The well-known correlation between global radio continuum (RC) and far-infrared (FIR) emissions in external galaxies is at the same time one of the most robust and one of the most puzzling relations in extragalactic astronomy. The RC/FIR correlation is linear and has a dispersion of only a factor of two, over a luminosity range of more than four orders of magnitude (e.g. Condon 1992, ARAA, 30, 576; Yun, Reddy, & Condon 2001, 554, 803). The RC/FIR relation appears to hold within galaxies down to size scales of about 100 pc, but breaks down on smaller scales (B. Wells, PhD thesis). Even though the RC and FIR are both thought ultimately to originate as a result of star formation in molecular clouds, the tightness of the correlation is surprising given the many disparate steps involved in producing the two types of emission: the FIR is generally believed to originate from warm dust that is heated by the radiation from hot young stars, and the RC originates as synchrotron emission from relativistic electrons accelerated by supernova remnants.

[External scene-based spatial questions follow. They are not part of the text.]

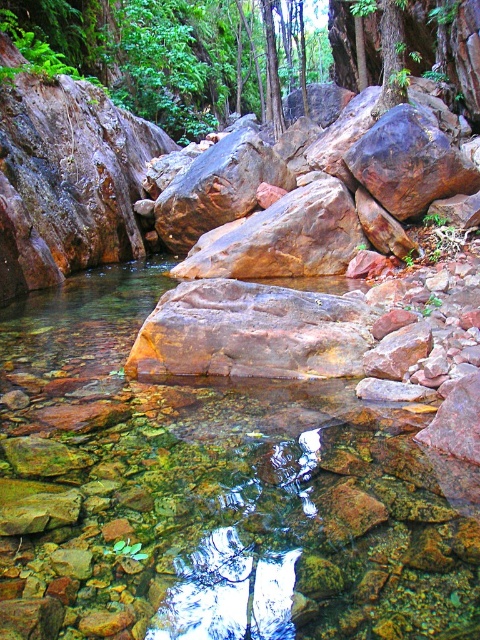
Can you confirm if clear glass stream at center is smaller than rustic brown rock at center?

Yes.

Is point (303, 573) positioned in front of point (240, 138)?

Yes, point (303, 573) is closer to viewer.

Which is behind, point (40, 604) or point (186, 196)?

The point (186, 196) is more distant.

Find the location of a particular element. clear glass stream at center is located at coordinates (213, 493).

This screenshot has width=480, height=640. Describe the element at coordinates (213, 493) in the screenshot. I see `clear glass stream at center` at that location.

How far apart are clear glass stream at center and brown/rough rock at center?

clear glass stream at center is 3.66 feet away from brown/rough rock at center.

Find the location of a particular element. clear glass stream at center is located at coordinates (213, 493).

Who is taller, brown/rough rock at center or rustic brown rock at center?

rustic brown rock at center is taller.

Is brown/rough rock at center wider than rustic brown rock at center?

No, brown/rough rock at center is not wider than rustic brown rock at center.

What are the coordinates of `brown/rough rock at center` in the screenshot? It's located at (252, 332).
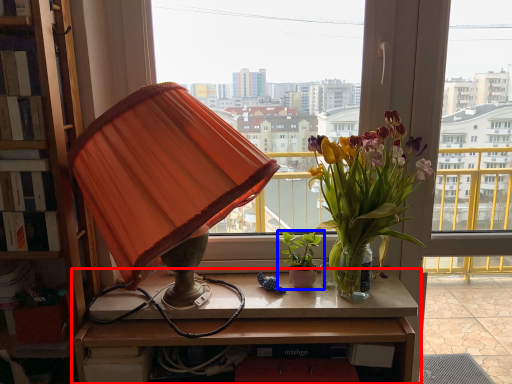
Question: Which of the following is the farthest to the observer, table (highlighted by a red box) or houseplant (highlighted by a blue box)?

Choices:
 (A) table
 (B) houseplant

Answer: (B)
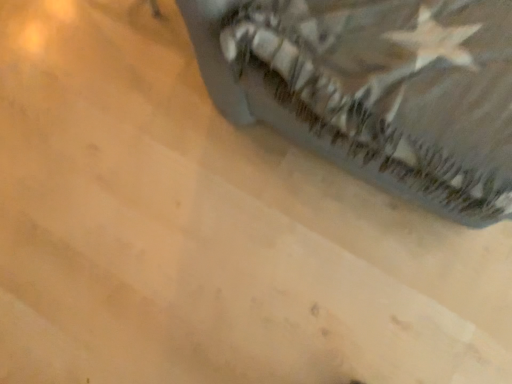
Identify the location of metallic gray vase at upper right. This screenshot has height=384, width=512. (375, 89).

The image size is (512, 384). Describe the element at coordinates (375, 89) in the screenshot. I see `metallic gray vase at upper right` at that location.

Locate an element on the screen. This screenshot has width=512, height=384. metallic gray vase at upper right is located at coordinates (375, 89).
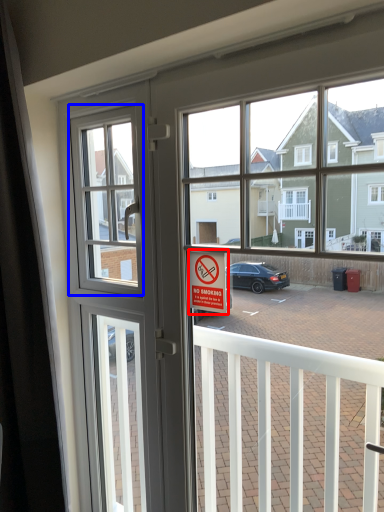
Question: Which object appears farthest to the camera in this image, parking sign (highlighted by a red box) or window screen (highlighted by a blue box)?

Choices:
 (A) parking sign
 (B) window screen

Answer: (B)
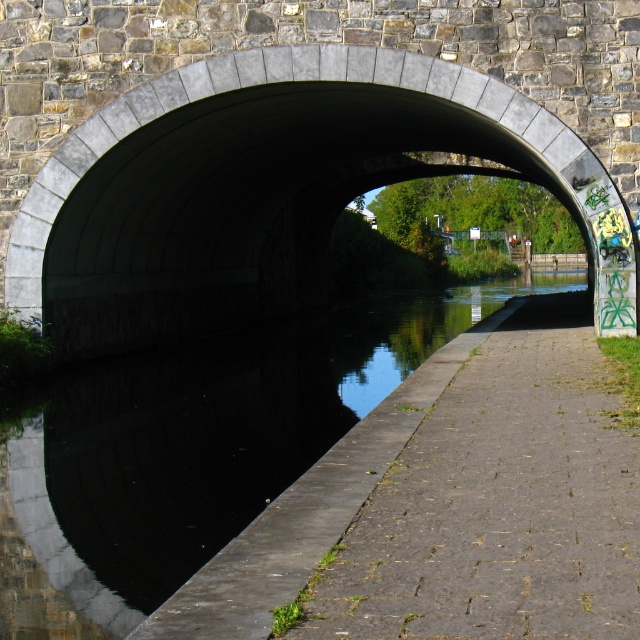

In this paper, we explore the molecular cloud links to the FIR and RC in about a dozen sources by using the new, 6"-resolution CO data from the BIMA Survey of Nearby Galaxies (SONG). We also examine these correlations on global scales for two dozen galaxies. Preliminary results show that within some sources, the CO and RC emissions are linearly correlated to within the errors in the flux density measurements. Within other galaxies, the small-scale correlation may be somewhat less precise, at least on size scales as small as a few hundred parsecs.

This research is supported in part by NSF grant AST 99-81308.